Chocolate Chunk Oatmeal Raisin Cookies
- Prep Time: 20 min
- Cook Time: 18 min
- Ready Time: 50 min
- Yield: 3 dozen cookies
- Crisco® Original No-Stick Cooking Spray
- 1 cup Crisco® Butter Flavor All-Vegetable Shortening
- OR 1 stick Crisco® Baking Sticks Butter Flavor All-Vegetable Shortening
- 1 cup granulated sugar
- 1 cup firmly packed light brown sugar
- 2 large eggs, lightly beaten
- 1 1/2 teaspoons vanilla extract
- 2 cups Pillsbury BEST™ All Purpose Flour
- 1 1/4 teaspoons ground cinnamon
- 1/4 teaspoon ground nutmeg (optional)
- 1 teaspoon baking powder
- 1 teaspoon baking soda
- 1/2 teaspoon salt
- 1 (10 oz.) package semi-sweet chocolate chunks, coarsely chopped
- 1 1/2 cups old fashioned oats
- 3/4 cup chopped pecans
- 3/4 cup golden raisins
- HEAT oven to 350°F. Spray baking sheets with no-stick cooking spray.
- COMBINE shortening, granulated sugar and brown sugar in large bowl; beat at medium speed of electric mixer until light and fluffy. Beat in eggs and vanilla.
- COMBINE flour, cinnamon, nutmeg, baking powder, baking soda and salt in medium bowl. Add gradually to shortening mixture at low speed. Beat until well blended. Stir in chocolate chunks, oats, nuts and raisins with spoon. Drop by heaping tablespoonfuls 3 inches apart onto prepared baking sheet.
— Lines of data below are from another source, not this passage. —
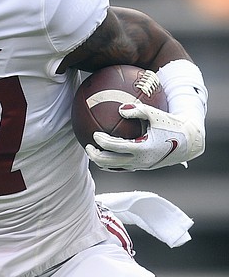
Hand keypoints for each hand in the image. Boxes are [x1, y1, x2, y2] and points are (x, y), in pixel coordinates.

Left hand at [84, 101, 204, 170]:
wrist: (189, 142)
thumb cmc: (171, 124)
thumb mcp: (157, 114)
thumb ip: (138, 110)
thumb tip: (120, 108)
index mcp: (143, 149)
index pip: (115, 147)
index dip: (102, 142)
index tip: (94, 134)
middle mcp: (140, 161)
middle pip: (110, 162)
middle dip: (95, 156)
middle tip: (87, 146)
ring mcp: (141, 166)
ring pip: (115, 167)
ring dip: (101, 161)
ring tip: (92, 152)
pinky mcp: (143, 167)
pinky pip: (123, 167)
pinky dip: (111, 163)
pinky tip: (105, 156)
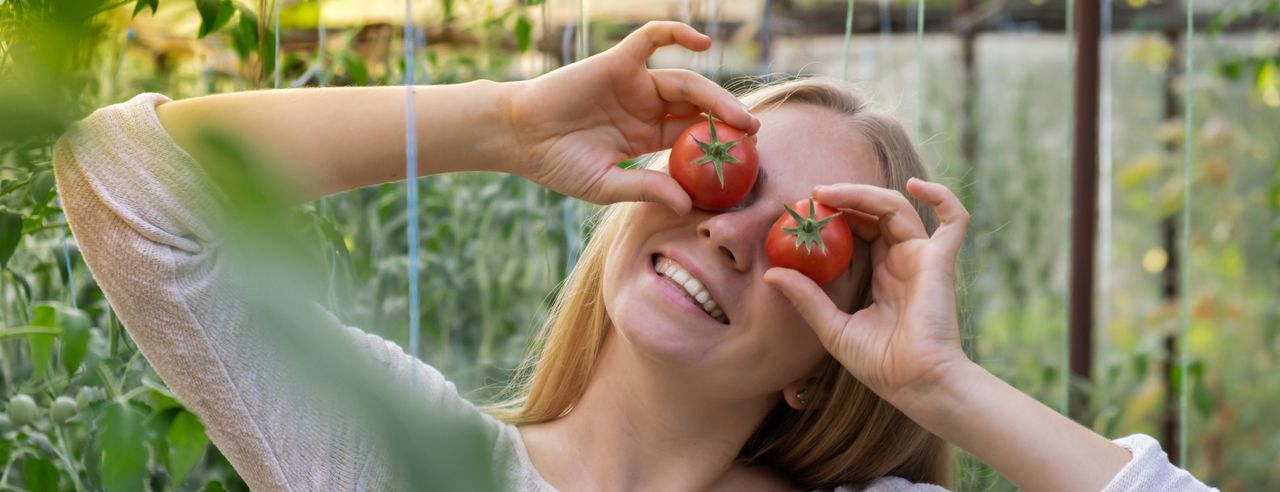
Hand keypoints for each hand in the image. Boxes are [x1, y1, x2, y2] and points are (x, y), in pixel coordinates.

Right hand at [504, 21, 759, 214]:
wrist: (517, 137)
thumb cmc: (557, 164)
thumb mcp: (606, 185)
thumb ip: (646, 188)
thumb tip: (685, 204)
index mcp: (647, 136)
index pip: (691, 135)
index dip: (718, 144)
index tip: (745, 158)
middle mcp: (645, 107)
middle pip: (696, 107)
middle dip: (727, 119)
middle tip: (753, 134)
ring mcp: (633, 83)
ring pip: (684, 81)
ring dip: (715, 95)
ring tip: (739, 117)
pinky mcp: (618, 62)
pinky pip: (651, 39)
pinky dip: (677, 33)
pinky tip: (703, 43)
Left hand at [763, 179, 970, 408]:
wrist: (915, 385)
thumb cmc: (880, 365)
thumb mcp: (833, 328)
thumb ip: (807, 299)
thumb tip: (771, 273)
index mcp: (884, 274)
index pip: (860, 230)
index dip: (837, 215)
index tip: (806, 209)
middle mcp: (904, 260)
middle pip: (875, 213)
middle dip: (845, 198)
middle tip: (812, 196)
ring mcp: (923, 258)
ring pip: (898, 207)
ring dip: (865, 194)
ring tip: (830, 193)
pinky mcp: (940, 261)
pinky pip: (955, 220)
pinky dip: (942, 196)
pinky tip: (916, 184)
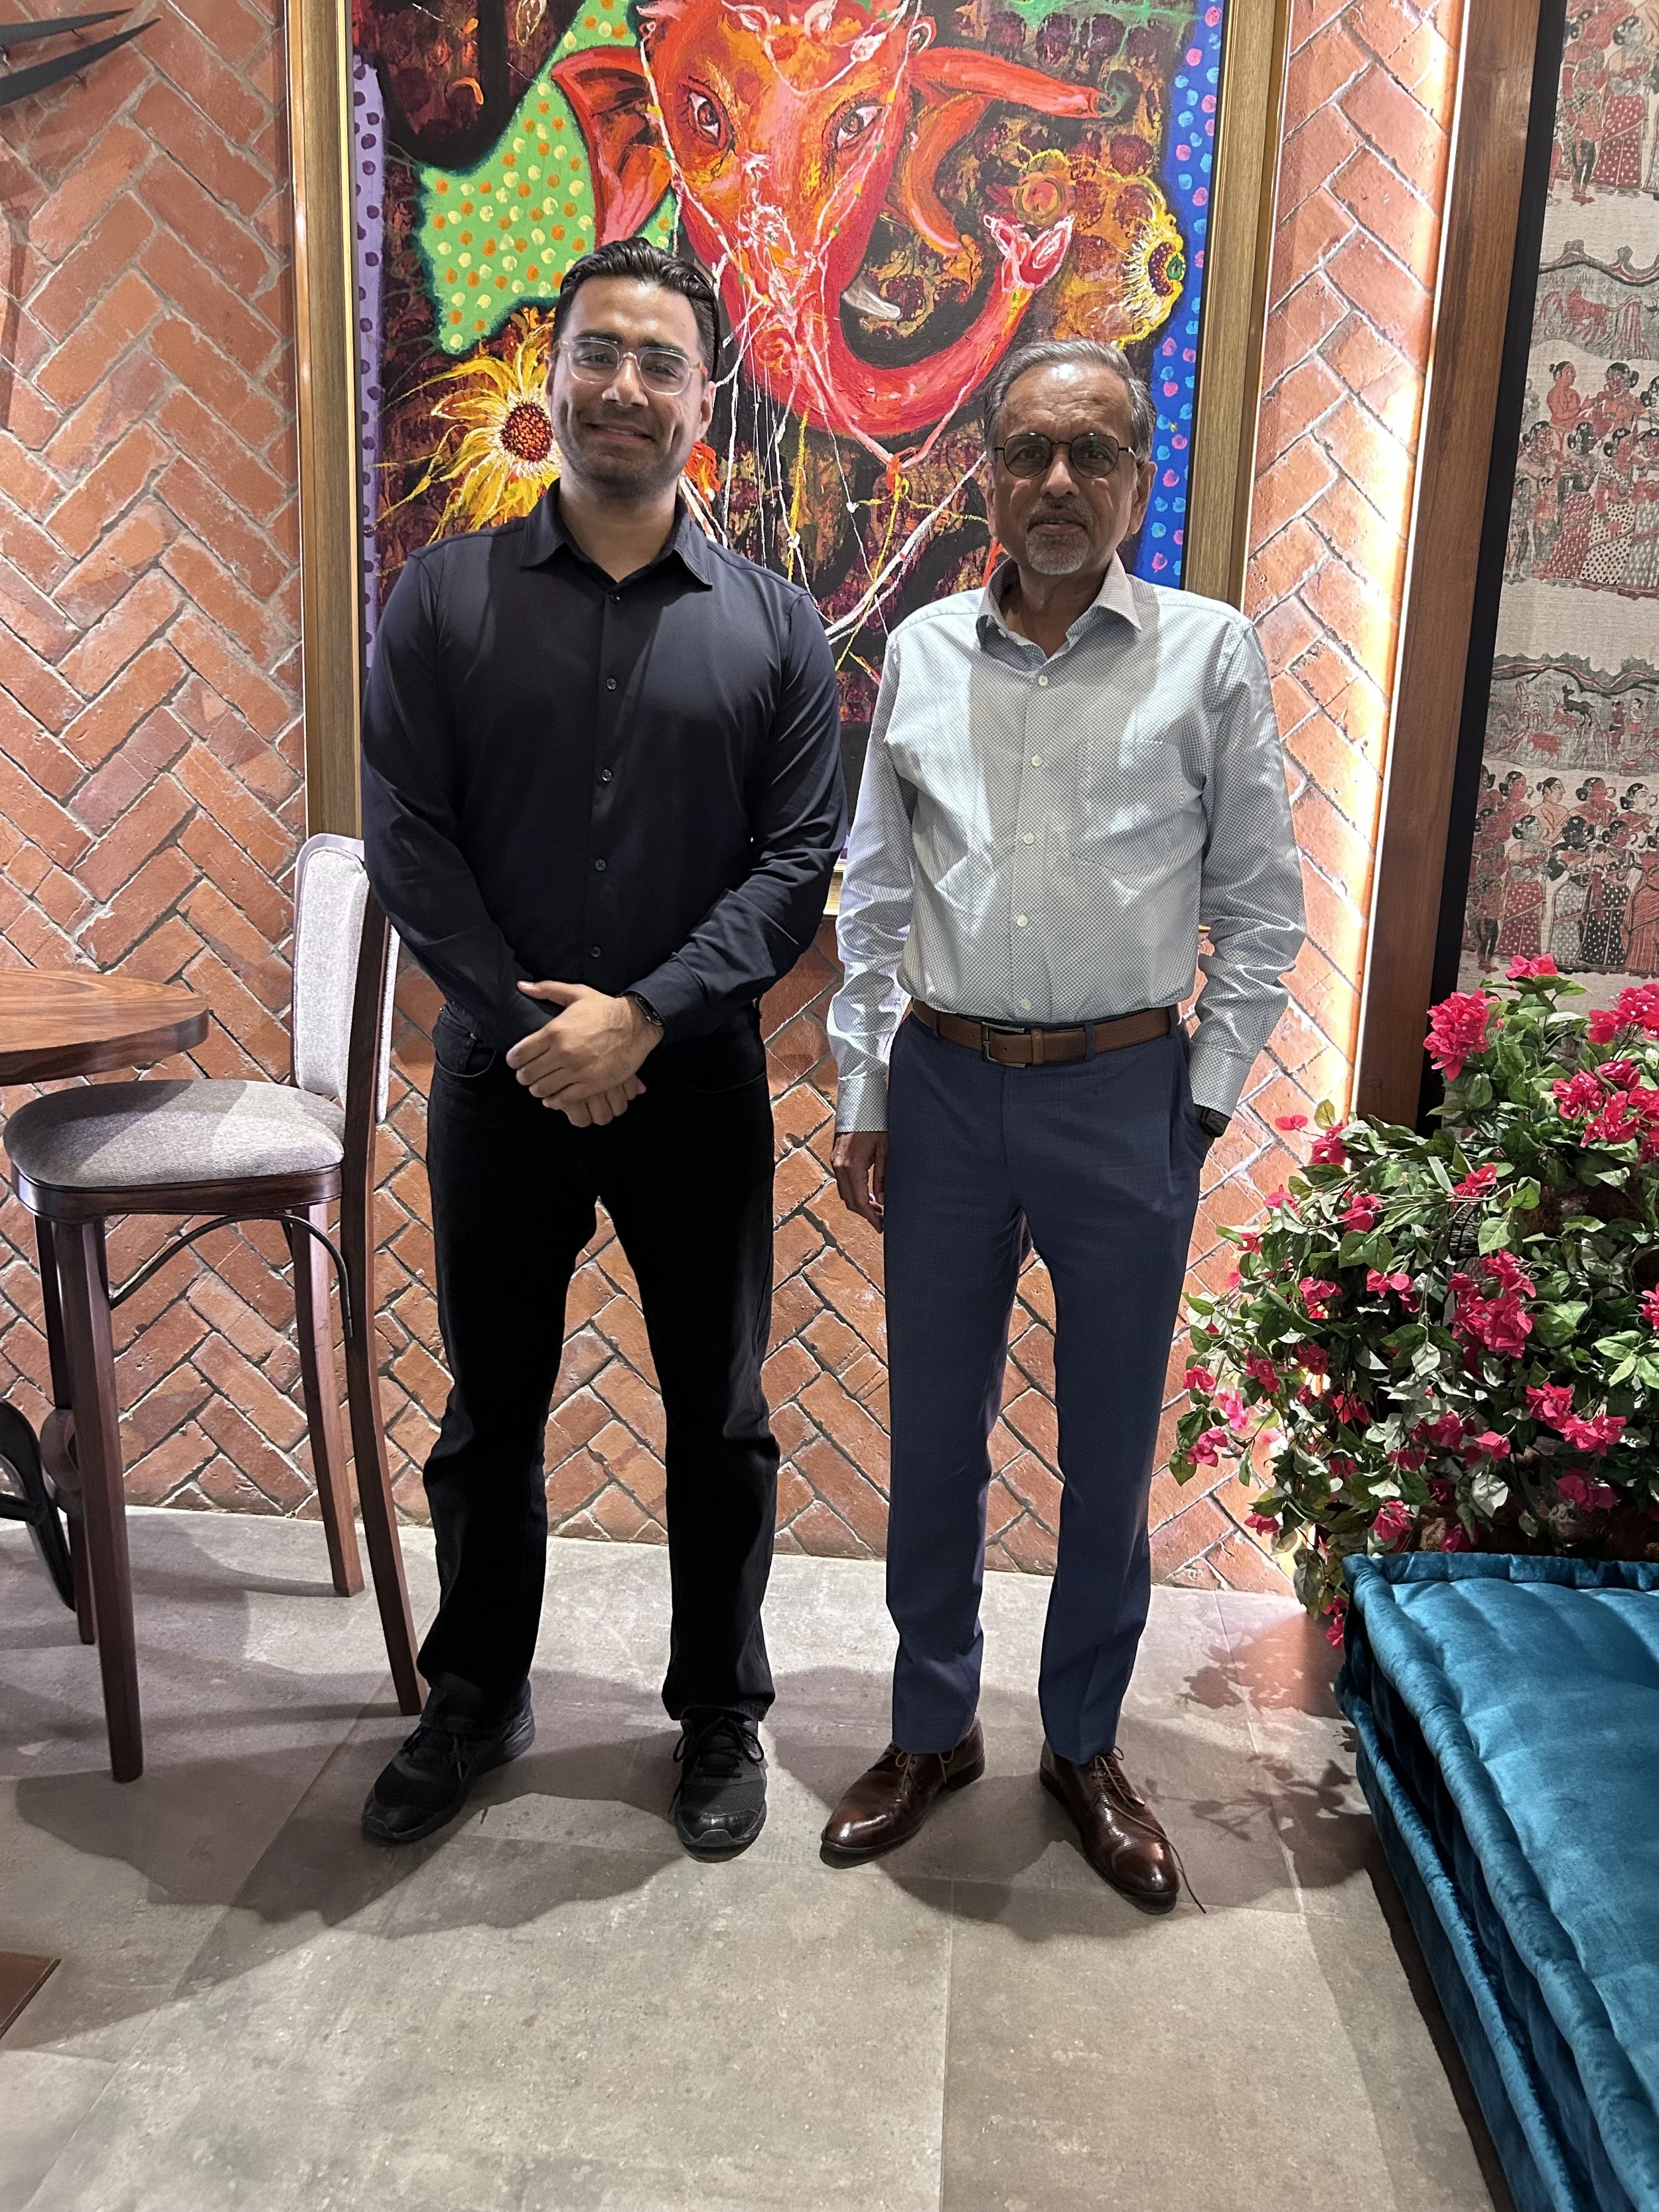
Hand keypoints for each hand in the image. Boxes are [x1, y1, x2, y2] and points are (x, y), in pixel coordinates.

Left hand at [507, 981, 657, 1117]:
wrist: (636, 1026)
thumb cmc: (605, 1009)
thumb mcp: (576, 993)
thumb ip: (546, 989)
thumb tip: (522, 986)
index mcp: (554, 1032)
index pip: (519, 1055)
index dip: (513, 1060)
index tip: (517, 1060)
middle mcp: (563, 1053)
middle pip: (527, 1075)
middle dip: (524, 1076)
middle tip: (528, 1073)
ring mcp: (577, 1071)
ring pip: (542, 1089)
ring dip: (538, 1088)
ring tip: (541, 1083)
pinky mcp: (590, 1085)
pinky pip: (563, 1100)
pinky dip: (554, 1101)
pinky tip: (554, 1096)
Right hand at [832, 1129, 888, 1230]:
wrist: (859, 1105)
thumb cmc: (875, 1125)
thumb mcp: (884, 1151)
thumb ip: (882, 1178)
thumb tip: (882, 1201)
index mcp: (852, 1166)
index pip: (859, 1201)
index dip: (871, 1217)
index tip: (881, 1227)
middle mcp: (839, 1167)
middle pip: (850, 1201)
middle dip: (866, 1214)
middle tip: (882, 1221)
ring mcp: (835, 1163)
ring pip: (845, 1194)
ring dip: (860, 1204)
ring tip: (878, 1210)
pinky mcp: (835, 1160)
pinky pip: (844, 1184)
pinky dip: (855, 1193)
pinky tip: (868, 1196)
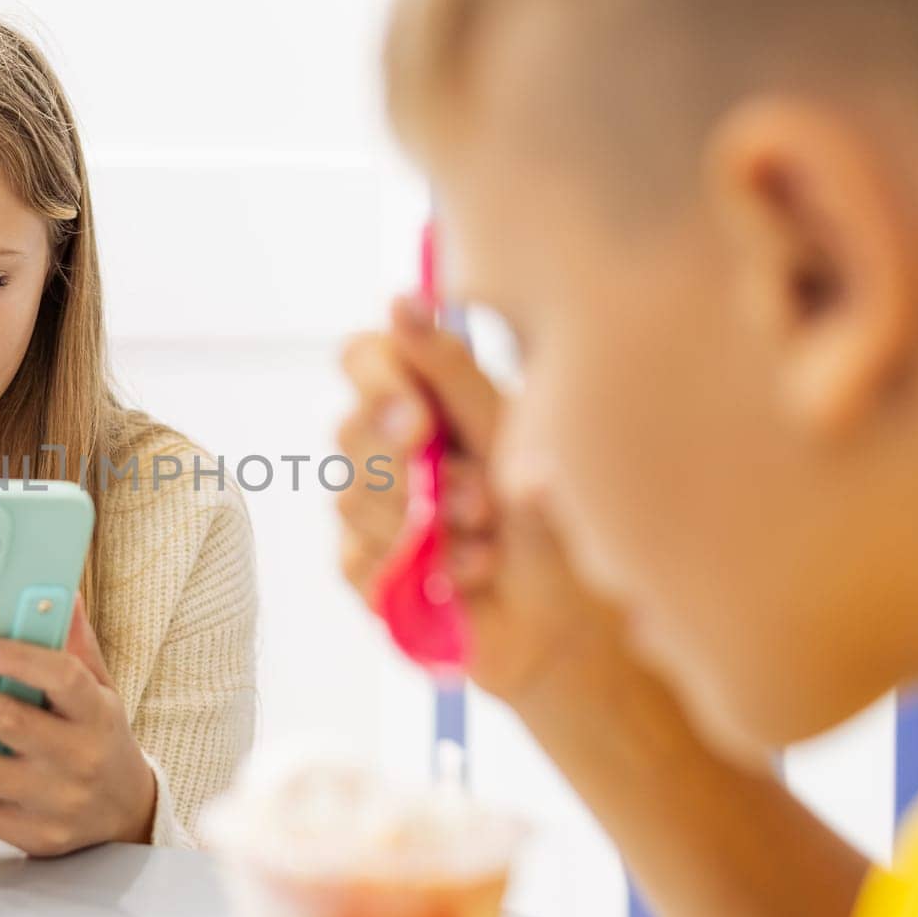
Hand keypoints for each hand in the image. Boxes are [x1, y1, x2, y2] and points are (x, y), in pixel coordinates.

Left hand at [0, 594, 157, 856]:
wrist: (124, 813)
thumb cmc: (100, 735)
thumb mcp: (100, 690)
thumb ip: (74, 645)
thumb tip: (58, 592)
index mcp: (96, 712)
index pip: (63, 678)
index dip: (19, 660)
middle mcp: (78, 756)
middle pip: (10, 723)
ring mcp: (55, 800)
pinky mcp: (33, 834)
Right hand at [338, 296, 625, 712]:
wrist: (571, 617)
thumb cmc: (548, 514)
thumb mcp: (512, 434)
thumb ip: (453, 371)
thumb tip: (398, 299)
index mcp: (422, 398)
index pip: (361, 358)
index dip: (375, 378)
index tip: (418, 414)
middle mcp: (386, 448)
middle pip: (346, 427)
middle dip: (407, 461)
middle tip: (472, 491)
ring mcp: (369, 511)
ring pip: (350, 496)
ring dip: (426, 519)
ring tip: (491, 536)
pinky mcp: (365, 571)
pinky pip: (358, 558)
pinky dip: (422, 566)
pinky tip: (472, 574)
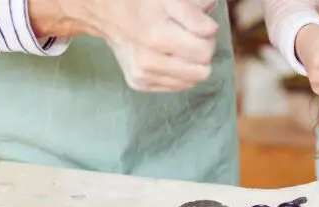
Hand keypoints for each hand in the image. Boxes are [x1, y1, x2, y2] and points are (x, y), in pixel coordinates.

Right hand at [80, 0, 219, 91]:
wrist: (108, 13)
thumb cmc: (142, 1)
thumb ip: (194, 12)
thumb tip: (210, 30)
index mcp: (156, 36)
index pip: (205, 51)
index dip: (208, 35)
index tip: (200, 25)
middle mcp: (148, 60)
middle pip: (202, 69)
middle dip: (202, 51)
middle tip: (190, 35)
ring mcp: (142, 74)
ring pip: (191, 80)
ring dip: (191, 63)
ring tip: (178, 45)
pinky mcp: (139, 83)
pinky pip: (177, 86)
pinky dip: (178, 72)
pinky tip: (167, 56)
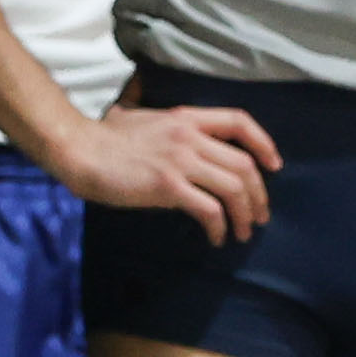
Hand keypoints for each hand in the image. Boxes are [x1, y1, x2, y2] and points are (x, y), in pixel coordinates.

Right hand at [55, 98, 281, 240]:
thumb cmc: (105, 138)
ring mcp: (180, 161)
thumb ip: (168, 127)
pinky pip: (209, 209)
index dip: (263, 143)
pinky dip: (219, 227)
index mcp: (186, 119)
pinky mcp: (168, 186)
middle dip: (258, 195)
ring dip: (244, 215)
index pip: (239, 121)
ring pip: (233, 188)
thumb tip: (178, 141)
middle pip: (243, 164)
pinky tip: (215, 238)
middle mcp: (189, 137)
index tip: (274, 165)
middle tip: (258, 217)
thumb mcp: (144, 118)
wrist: (81, 150)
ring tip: (242, 233)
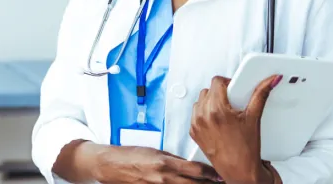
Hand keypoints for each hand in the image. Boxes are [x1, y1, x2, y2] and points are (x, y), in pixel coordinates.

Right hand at [94, 145, 221, 183]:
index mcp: (166, 163)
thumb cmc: (130, 155)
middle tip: (222, 183)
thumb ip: (174, 159)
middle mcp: (164, 178)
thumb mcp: (156, 151)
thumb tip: (190, 165)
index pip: (197, 170)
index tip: (221, 176)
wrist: (111, 165)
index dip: (212, 174)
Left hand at [189, 75, 281, 183]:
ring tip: (224, 112)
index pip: (216, 81)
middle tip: (232, 103)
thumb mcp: (254, 117)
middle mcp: (203, 116)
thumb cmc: (247, 149)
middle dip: (220, 93)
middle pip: (208, 90)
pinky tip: (217, 122)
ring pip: (200, 101)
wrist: (240, 172)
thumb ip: (261, 94)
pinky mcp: (193, 132)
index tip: (233, 89)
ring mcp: (196, 124)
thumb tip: (270, 80)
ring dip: (210, 102)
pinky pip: (195, 114)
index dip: (227, 82)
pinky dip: (204, 114)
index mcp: (217, 110)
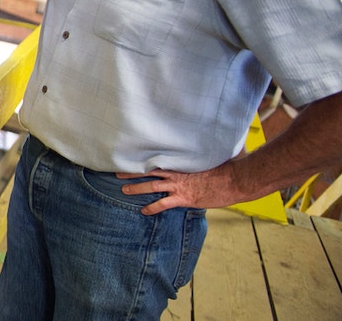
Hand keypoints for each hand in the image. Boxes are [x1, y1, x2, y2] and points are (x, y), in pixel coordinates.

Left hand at [117, 164, 240, 214]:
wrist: (236, 180)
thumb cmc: (227, 168)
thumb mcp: (212, 157)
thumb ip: (203, 154)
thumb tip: (208, 142)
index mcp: (182, 163)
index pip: (159, 160)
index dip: (144, 160)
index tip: (132, 157)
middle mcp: (177, 174)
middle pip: (149, 171)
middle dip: (132, 172)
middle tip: (117, 172)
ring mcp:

- BAKE 15 to 18 minutes or until uniformly light brown. Cool 2 minutes on baking sheets; transfer to cooling racks to cool completely.
Nutritional Information Per Serving
Serving Size (1 cookie), Calories 200 (Calories from Fat 90), Total Fat 10g (Saturated Fat 3g, Trans Fat 0g), Cholesterol 10mg, Sodium 85mg, Total Carbohydrate 27g (Dietary Fiber 1g, Sugars 18g), Protein 2g; Percent Daily Value*: Vitamin A 2%, Vitamin C 0%, Calcium 2%, Iron 4%.
*Percent Daily Values are based on a 2,000 calorie diet.
* Ensure all recipe ingredients are gluten free by referencing the ingredient labels, as products may vary. If uncertain, contact the ingredient manufacturer.